Extracted page text data:
-- Opening Marker --
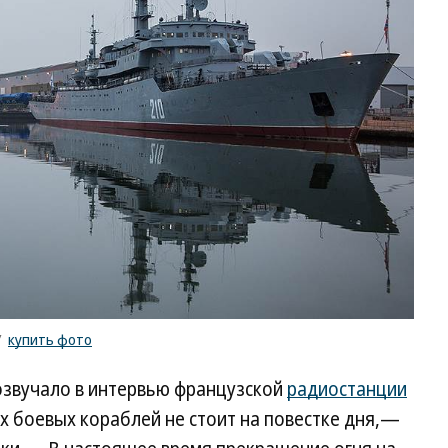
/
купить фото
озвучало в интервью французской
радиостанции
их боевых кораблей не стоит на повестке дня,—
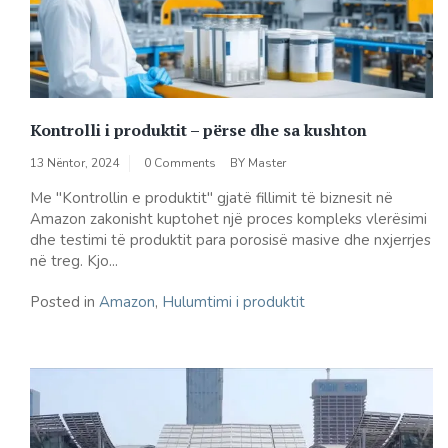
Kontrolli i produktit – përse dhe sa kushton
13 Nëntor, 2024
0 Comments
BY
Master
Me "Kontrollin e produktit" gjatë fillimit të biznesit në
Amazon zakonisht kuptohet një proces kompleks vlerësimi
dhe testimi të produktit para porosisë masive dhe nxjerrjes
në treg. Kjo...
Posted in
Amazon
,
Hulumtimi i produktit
-- Closing Marker --
Work to be completed
Give back the records exactly, minus any pictures.

Output
/
купить фото
озвучало в интервью французской
радиостанции
их боевых кораблей не стоит на повестке дня,—
Kontrolli i produktit – përse dhe sa kushton
13 Nëntor, 2024
0 Comments
BY
Master
Me "Kontrollin e produktit" gjatë fillimit të biznesit në
Amazon zakonisht kuptohet një proces kompleks vlerësimi
dhe testimi të produktit para porosisë masive dhe nxjerrjes
në treg. Kjo...
Posted in
Amazon
,
Hulumtimi i produktit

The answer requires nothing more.